Sustainable Building

For years now, is undergoing an effort to improve the buildings both on side of the well-being of people who live there, and in terms of environmental compatibility and energy efficiency.
In this sense, there has been a fertile production of rules, regulations, guidelines and recommendations from both the central organs of Public Administration and by individual regions or autonomous provinces.
Not being able to offer, for space reasons, the entire compendium, we limit ourselves to some reports that seem us to be more significant and far-reaching.
On the initiative of an Italian interregional Working Group, has been defined a “protocol” that, pursuing the goal of improving the quality of living, indicated and defined the “requirements” to examine and quantify to determine the level of environmental of buildings. Level whereby on will have to adapt the buildings to be built under a special environmental energy certification release both in design, and construction and testing phase, and during the maintenance.
Since the improvement of the quality of living subtends, in an important way, an overall improvement of the quality of the materials, is in operation a research to define the energetic environmental quality of building materials in order to have a database – with its relative price list of “sustainable” materials.
The adoption of “sustainable materials” will be regulated by laws and incentives, including economic (already ongoing as discounts on planning fees, concessions of larger volumes and thickness of the building based on its compatibility, etc.).
For the residential building, the synthetic “ITACA” protocol, elaborated from the above mentioned Italian interregional Working Group, takes in examine various criteria to define and optimize, for the improvement of the living quality in order to obtain environmental sustainability certificates, such as energy for living spaces air-conditioning, the thermal transmittance of the building envelope, the water heater, control of solar radiation, thermal inertia, natural lighting, electricity, use of materials from renewable sources, the use of recycled and salvaged materials, consumption of drinking water and for indoor use, maintenance of building performance, CO2 emissions, solid and liquid waste and the permeability of the exterior areas.
With Legislative Decree (D.Lgs) of 19August 2005 No. 192 and 29 December 2006 No. 311 pursuant to Directive 2002/91/EC, it was wanted to reconfirm the desire to reduce energy consumption in heating and air conditioning systems in buildings, even with the imposition and the subsidization of new construction methods.
Despite not having been issued the decrees promised with Legislative Decree (D.Lgs) reported, it is statutory that the energy certification has become mandatory from 1 July 2007 for the sale of buildings of more than 1,000 square meters useable, from 1 July 2008 for the entire property with a surface area of less than 1,000 square meters useable and from 1 July 2009 for every single unit with a useable surface area exceeding 50 square meters.

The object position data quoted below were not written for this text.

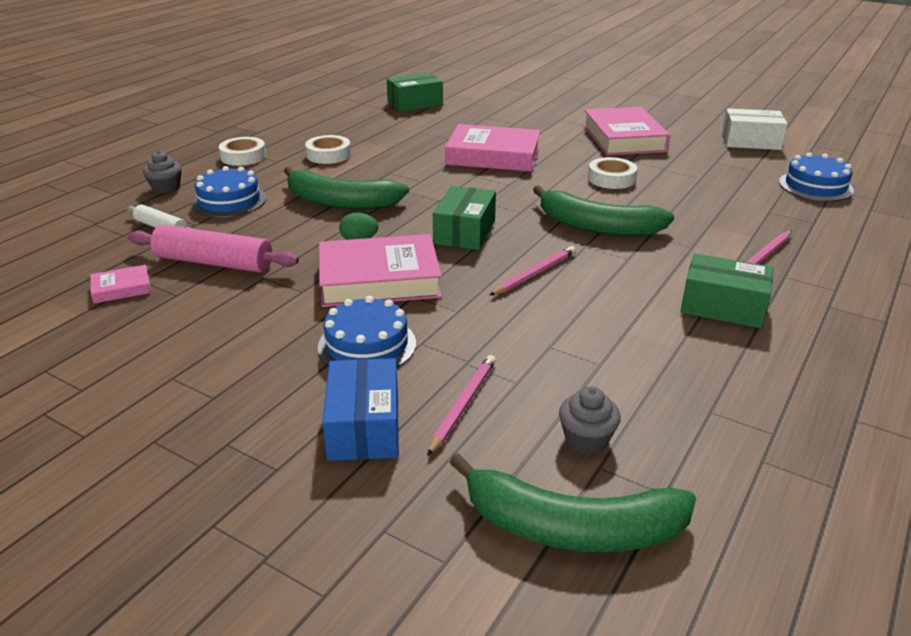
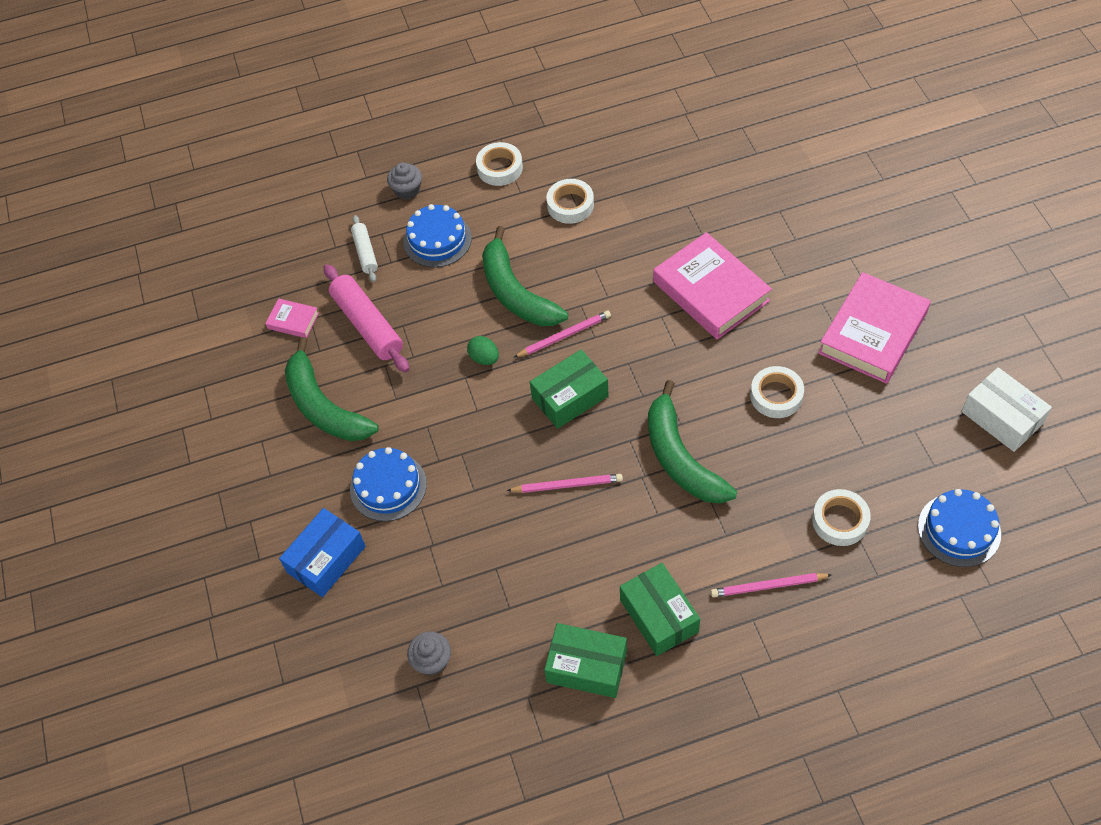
camera: 45 degrees right, 25 degrees up
(379, 279) = (456, 419): pink book -> none
(415, 103) = (736, 142): green box -> green box (586, 666)
(463, 404) = (393, 582): pink pencil -> pink pencil (564, 336)
(572, 527) = (360, 712): green banana -> green banana (324, 407)
(747, 210) = (840, 521): none -> white tape

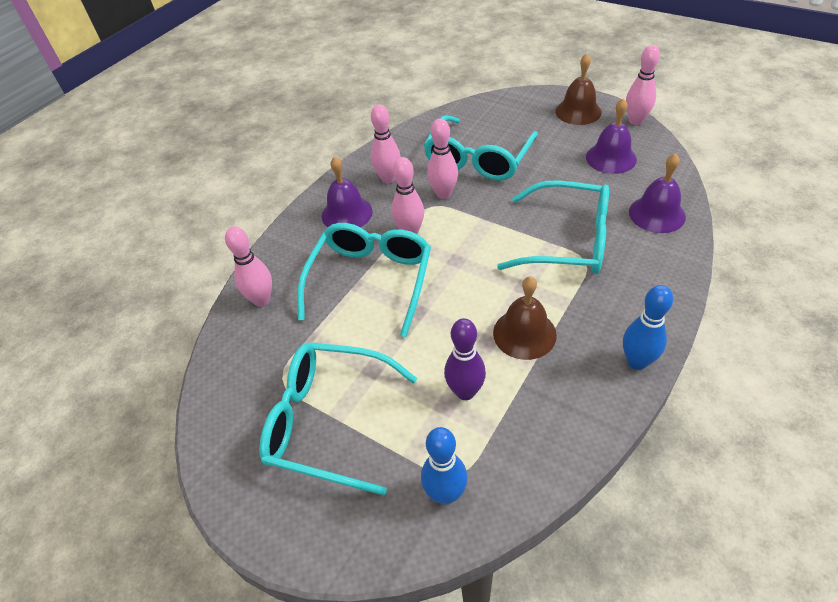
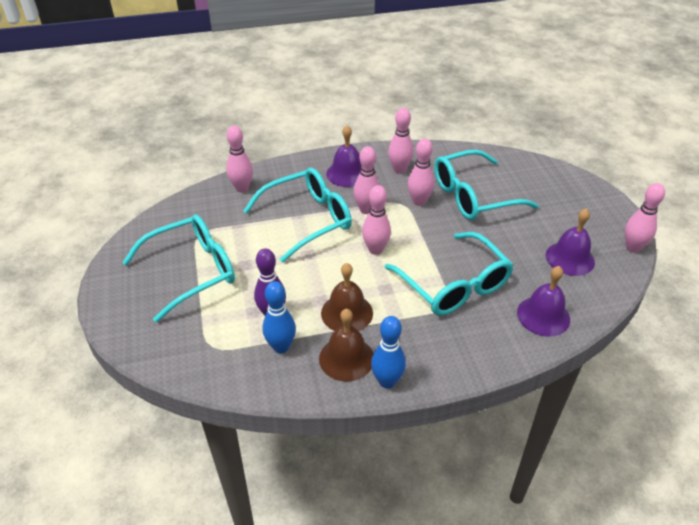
camera: 40 degrees right, 5 degrees down
(328, 421) = (192, 271): turquoise glasses -> turquoise glasses turned 90 degrees clockwise
(445, 494) = (194, 350): blue bowling pin -> blue bowling pin (281, 347)
(468, 260) = (375, 250): none -> pink bowling pin
(578, 111) = (596, 212): brown bell -> brown bell (346, 358)

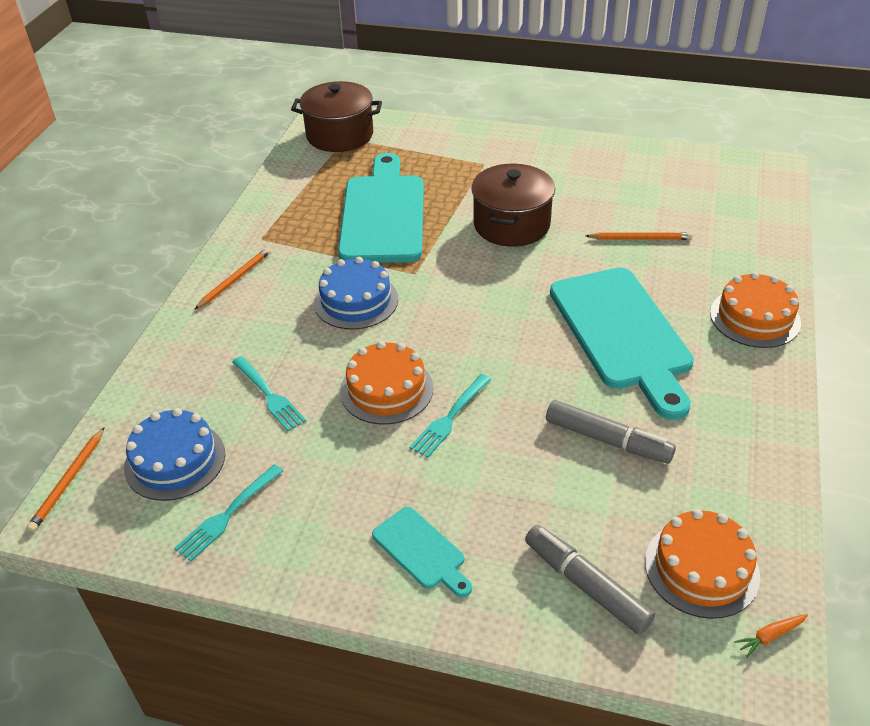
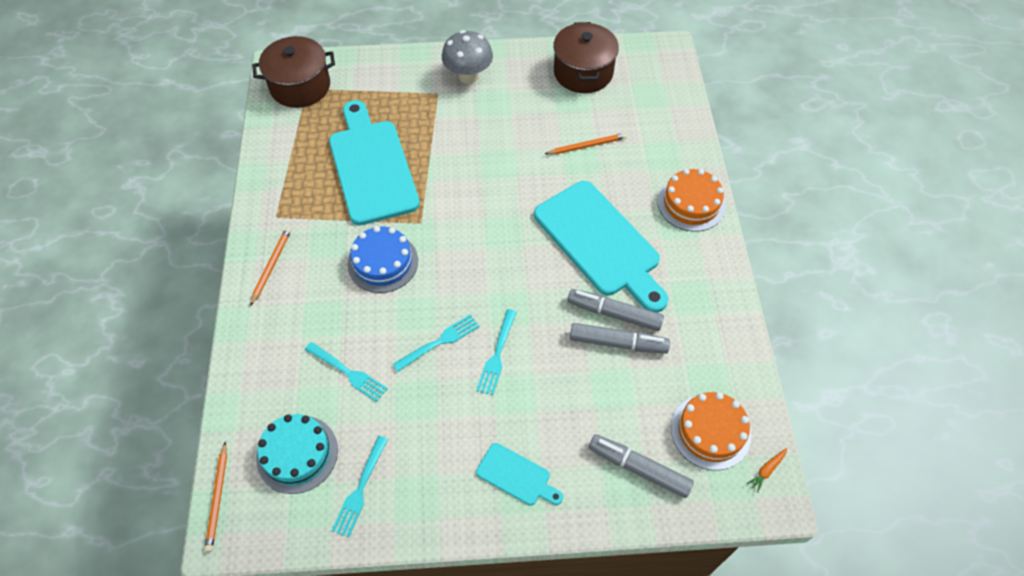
camera: 20 degrees left, 15 degrees up
(175, 460) = (297, 454): blue cake -> turquoise cake
(386, 389) = (439, 342): orange cake -> turquoise fork
(512, 225) = (482, 154): brown pot -> brown pot (583, 72)
(524, 155) = (468, 76): none -> grey mushroom
(614, 408) = (614, 313): none -> grey marker

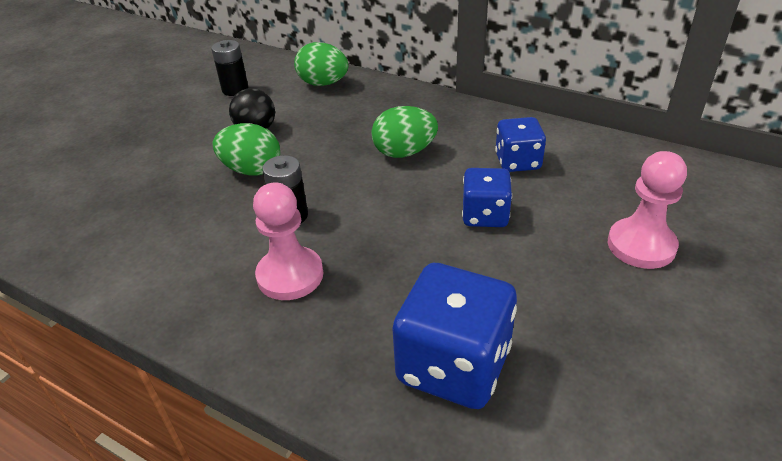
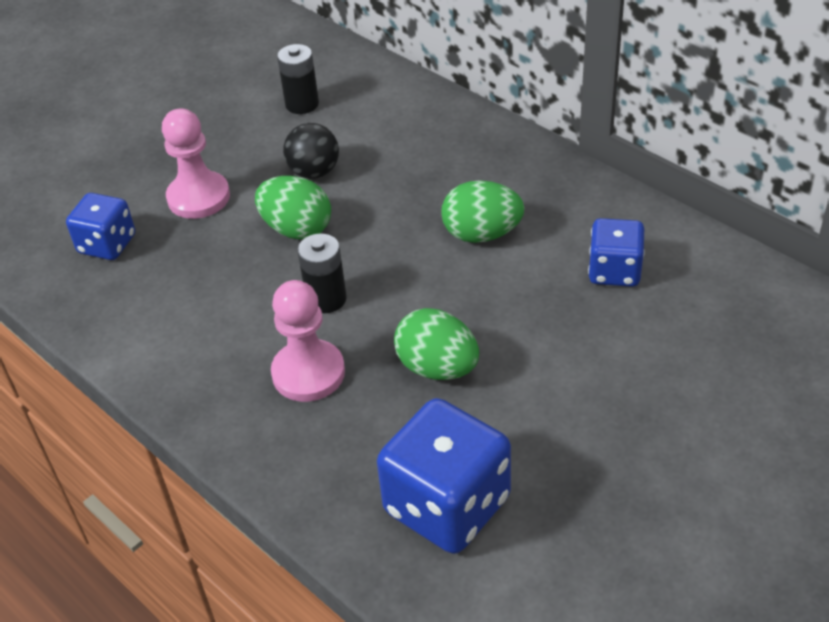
camera: 15 degrees right, 5 degrees up
(323, 83) = (413, 111): green egg -> green egg (437, 368)
(485, 215) = (546, 337): blue dice -> blue dice (107, 244)
(641, 245) = (711, 409): pink pawn -> pink pawn (198, 197)

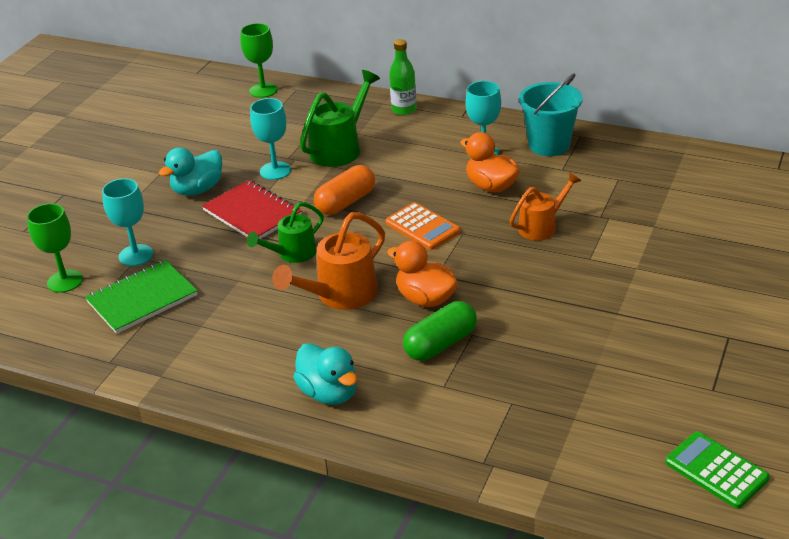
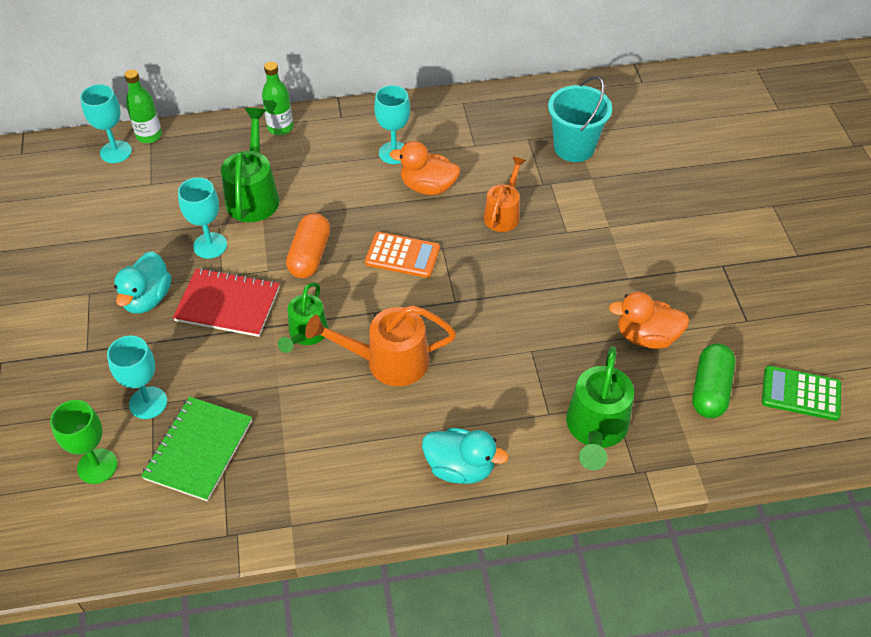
camera: 35 degrees left, 15 degrees up
(263, 90) = (116, 152): green goblet -> turquoise goblet
(297, 87) = (149, 135): none -> green bottle
(339, 295) = (387, 361): orange watering can -> orange watering can turned 75 degrees clockwise
(425, 299) = (465, 331): orange duck -> orange duck (646, 336)
(440, 344) = (514, 373): green capsule -> green capsule (710, 390)
(475, 415) = (595, 430): none -> green watering can
(549, 145) = (443, 122): turquoise bucket -> turquoise bucket (574, 147)

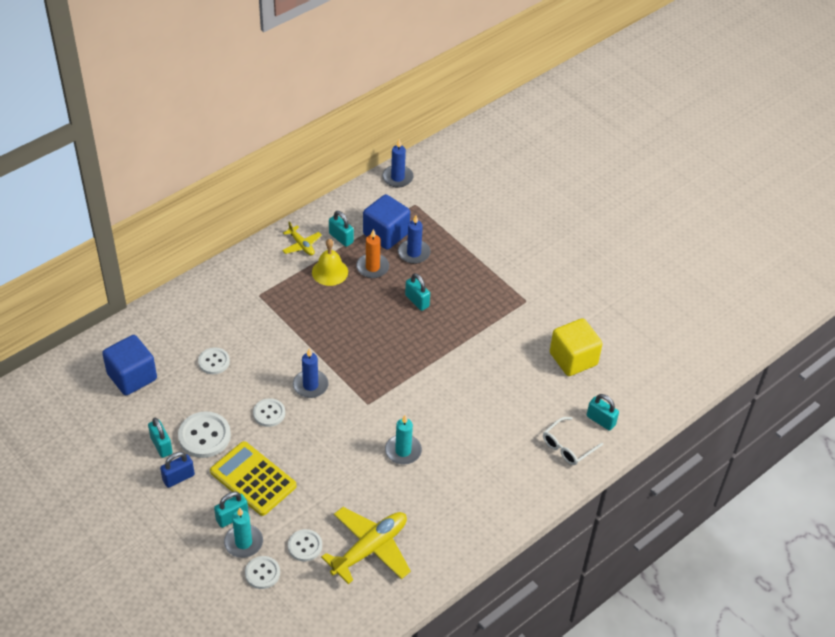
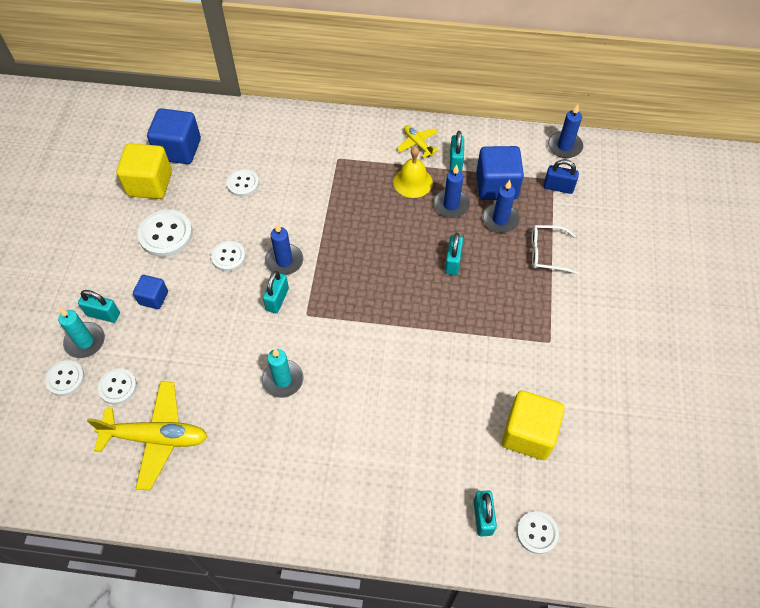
camera: 50 degrees right, 10 degrees up
(143, 415) = (150, 184): none -> yellow cube
(161, 445) = (131, 216): turquoise padlock -> turquoise padlock (277, 299)
(178, 478) = (111, 250): blue padlock -> blue padlock (558, 187)
(253, 479) = (153, 298): yellow calculator -> blue cube
(301, 245) = (418, 144): yellow plane -> yellow plane turned 135 degrees clockwise
(372, 267) = (451, 205): orange candle -> blue candle
(567, 446) = (421, 512): white glasses -> white glasses (546, 253)
(635, 403) = (537, 533): none -> white button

The radon indoor problem has been aroused in the Sixties from epidemiological studies conducted in Sweden and USA. They found out that in some areas, mostly due to the geological conformation of the land on which the houses were built, there were significant concentrations of radon in living areas and this caused adverse effects on the inhabitants. It was launched a program of global survey that identified the average concentration of radon in houses in different countries. Italy has a national average of indoor radon rather high compared to other countries (77 Bq/m3) and in some regions (Latium, Campania, Lombardy, Alto Adige, Friuli) its presence is significantly higher. The radon concentration may differ, also significantly (more than an order of magnitude), during the course of the year, for various reasons: atmospheric pressure, temperature, presence of water in the subsoil, air changes, etc. . Changes are also found during the day: you can find peaks and lows during the daily span.
The Legislative Decree (D.Lgs) 241 of 26 May 2000 set limits for the average activity concentration of radon in a year for the underground rooms where work activities take place, however nothing is determined regarding to habitations, since mixing with the atmosphere, radon is diluted and does not create any problems.
Based on these considerations and with the goal of getting to know thoroughly our own product, Cave Riunite, in the interest of its customers, has decided to commission a study at the CNR Institute of Chemical Methodologies, to evaluate the characteristics of Fiorditufo radon emanations. The series of in-depth analysis was completed in 2007 and yielded interesting results from the scientific point of view, which are summarized below:

1) Fiorditufo just extracted has an average specific emanation value of radon equal to 276 – 304 mBq/h/kg for the yellow type and 402-572 mBq/h/kg for the black type.
2) ) Artificially drying the material and measuring it again we found the following values: 61 mBq/h/kg  (yellow type) e 44 mBq/h/kg (black type), which means that we have obtained a reduction respectively of: 79 % and 91%.
3) Comparing the specific emanation of radon from tuffs examined, with that of other construction materials, derived from others analysis, it is noted that the values, after drying, are mutually comparable.
In conclusion, from the results summarized above, this search can affirm that, as regards Fiorditufo, considering the combined action of drying and commissioning, that in the actual conditions of use it occurs in all cases of interest in the construction of houses, the examined tuff can be considered a building material that has radon emanation characteristics comparables with those of other natural materials used for constructions.